Posted by on Friday, 5 August, 2011

Attention webscale aficionados, Twitter says it is planning to open source Storm, its Hadoop-like real-time data processing tool. In a blog post Thursday, the microblogging network said it plans to release the Storm code on Sept. 19 at the Strange Loop event in St. Louis, Mo.

The question is — does the world need another real-time data processing tool? After all there are many tools like HStreaming (using Hadoop), the open source S4 and StreamBase, but the overall analytics market (if you can call it a market) is already fragmented. The Storm code comes from Twitter’s acquisition of BackType last month and seems to be an effort to get folks comfortable parsing data on Twitter.

The post does an excellent job laying out use cases for Storm and hints at more to come. While the code can deal with distributed nodes and huge amounts of data a la Hadoop or Map Reduce, Storm handles jobs that are “infinite.” It’s not for a data processing job with an end point, it’s good for streams of data and continual processing. From the post by Nathan Marz:

Here’s a recap of the three broad use cases for Storm:

  • Stream processing: Storm can be used to process a stream of new data and update databases in realtime. Unlike the standard approach of doing stream processing with a network of queues and workers, Storm is fault-tolerant and scalable.
  • Continuous computation: Storm can do a continuous query and stream the results to clients in realtime. An example is streaming trending topics on Twitter into browsers. The browsers will have a realtime view on what the trending topics are as they happen.
  • Distributed RPC: Storm can be used to parallelize an intense query on the fly. The idea is that your Storm topology is a distributed function that waits for invocation messages. When it receives an invocation, it computes the query and sends back the results. Examples of Distributed RPC are parallelizing search queries or doing set operations on large numbers of large sets.

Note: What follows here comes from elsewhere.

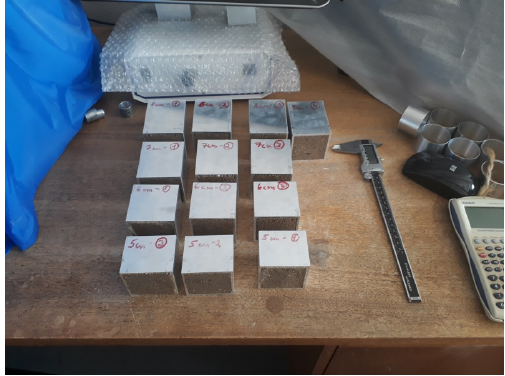
The test bodies for drying rate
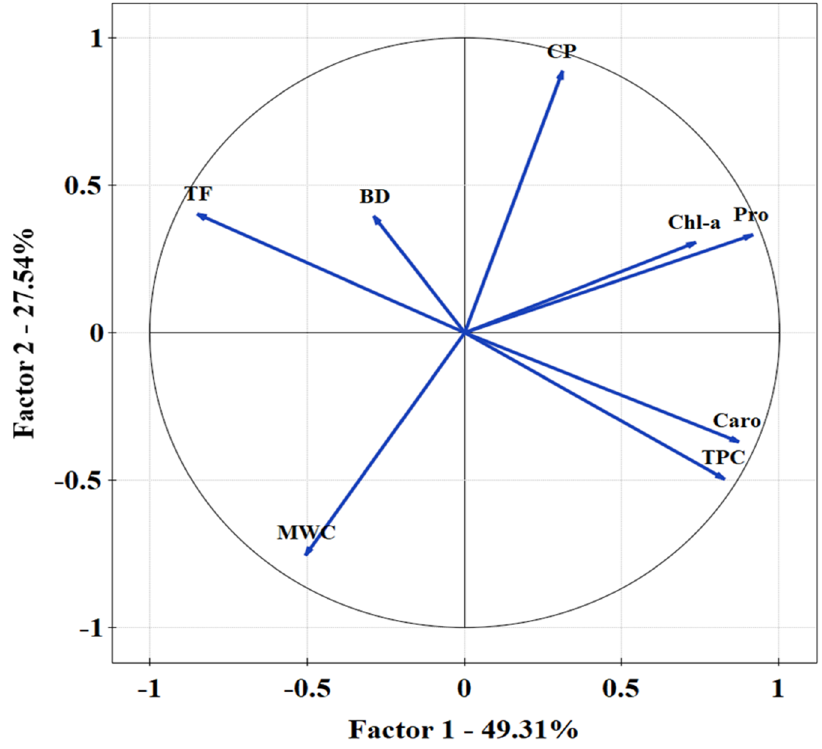
Figure 4. Principal component analysis for water parameters in soil substrate and biochemical properties measured in T. officinale . Kaiser-Mayer-Olkin ratio = 0.704; Barlett’s test p < 0.001.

But wait! There’s more! At the end of the post we are assured that there’s more to Storm than the blog post has even defined, which we can learn more about next month at the Strange Loop event. From the post:

I’ve only scratched the surface on Storm. The “stream” concept at the core of Storm can be taken so much further than what I’ve shown here — I didn’t talk about things like multi-streams, implicit streams, or direct groupings. I showed two of Storm’s main abstractions, spouts and bolts, but I didn’t talk about Storm’s third, and possibly most powerful abstraction, the “state spout”. I didn’t show how you do distributed RPC over Storm, and I didn’t discuss Storm’s awesome automated deploy that lets you create a Storm cluster on EC2 with just the click of a button.

So for those anxious to test out a new method of crunching terabytes of real-time data on the fly, get thee to GitHub! And wait.